(WORK TO COMPLETE) Find all the lines in the material below with the word "TRIANGLE", and copy them.
++++ EXERCISE DATA ++++
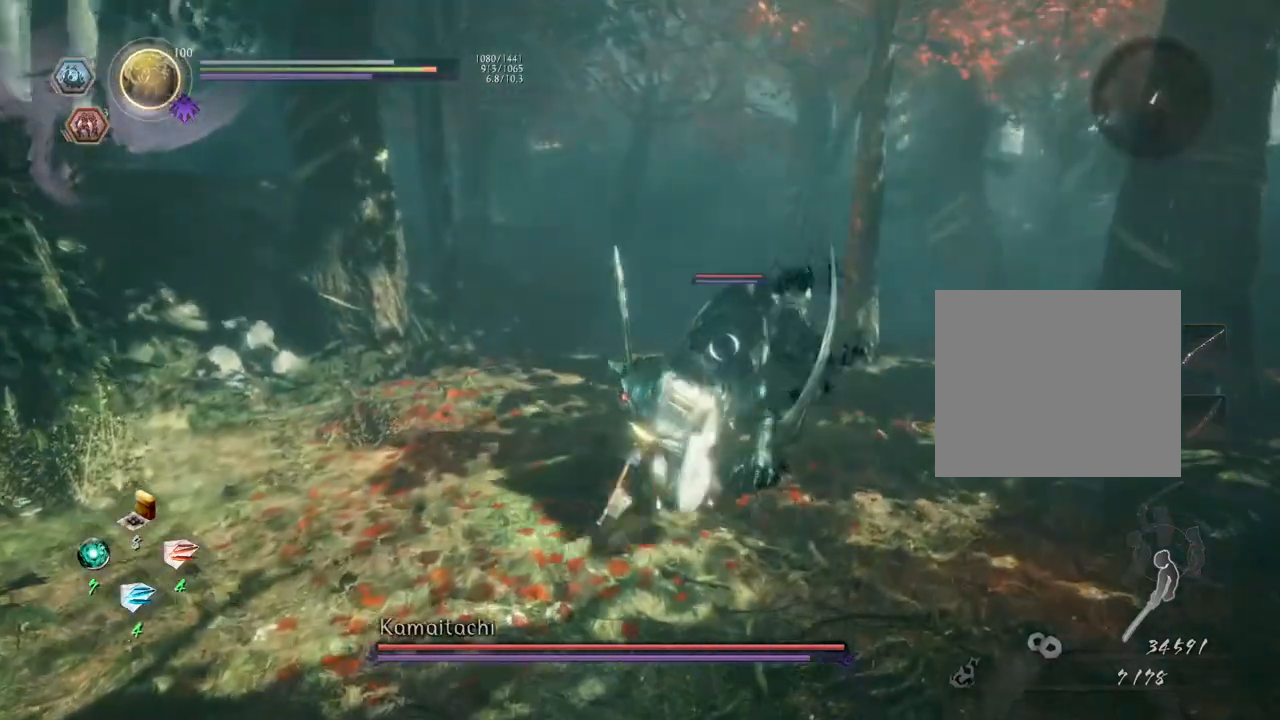
{"buttons": ["TRIANGLE"], "left_stick": "center", "right_stick": "center", "events": [[67, "SQUARE", "up"], [150, "SQUARE", "down"], [267, "SQUARE", "up"], [400, "TRIANGLE", "down"]]}
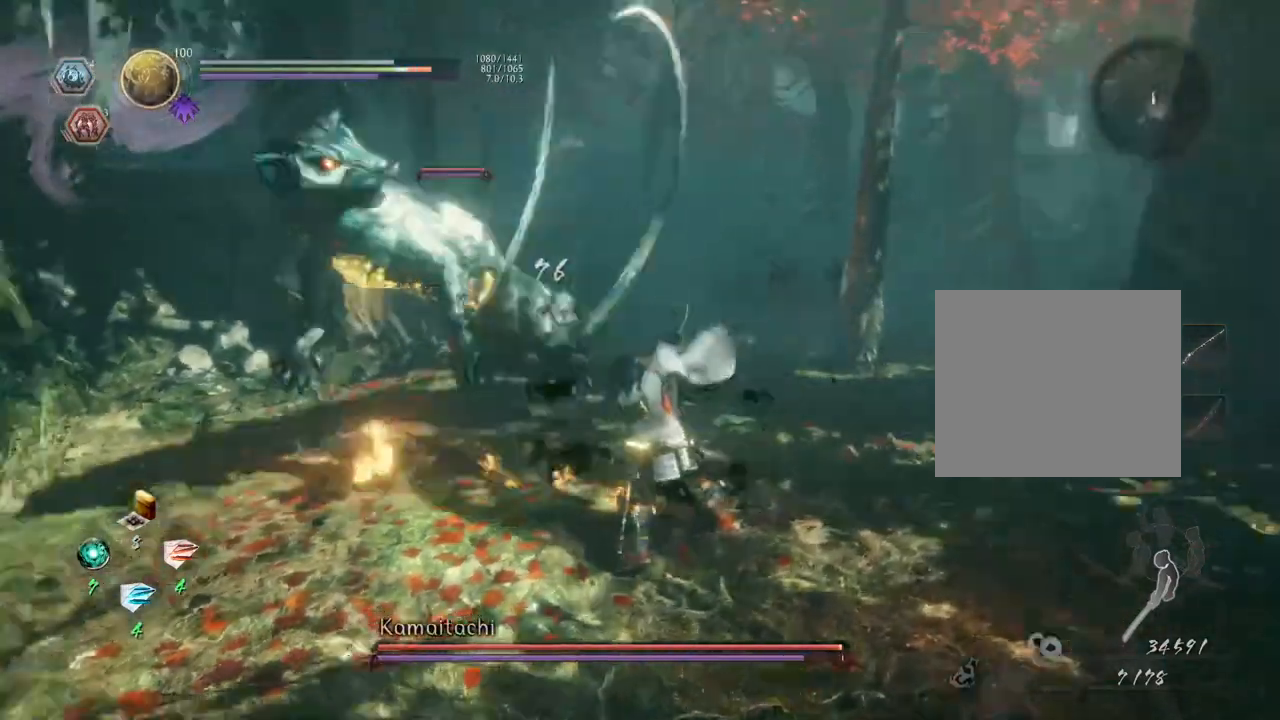
{"buttons": [], "left_stick": "center", "right_stick": "center", "events": [[17, "TRIANGLE", "up"], [83, "TRIANGLE", "down"], [167, "TRIANGLE", "up"], [267, "TRIANGLE", "down"], [367, "TRIANGLE", "up"]]}
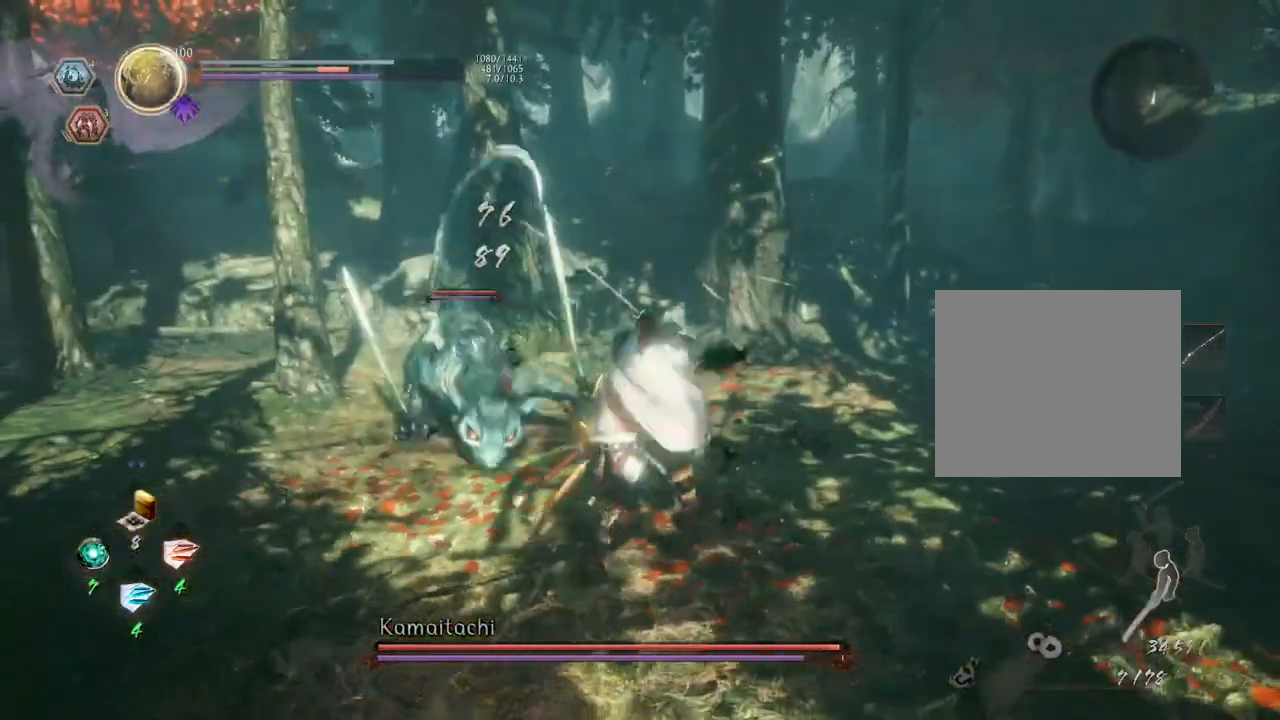
{"buttons": [], "left_stick": "down", "right_stick": "center", "events": [[150, "left_stick", "down"], [383, "CROSS", "down"], [467, "CROSS", "up"]]}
++++
(EXERCISE RESULT)
{"buttons": ["TRIANGLE"], "left_stick": "center", "right_stick": "center", "events": [[67, "SQUARE", "up"], [150, "SQUARE", "down"], [267, "SQUARE", "up"], [400, "TRIANGLE", "down"]]}
{"buttons": [], "left_stick": "center", "right_stick": "center", "events": [[17, "TRIANGLE", "up"], [83, "TRIANGLE", "down"], [167, "TRIANGLE", "up"], [267, "TRIANGLE", "down"], [367, "TRIANGLE", "up"]]}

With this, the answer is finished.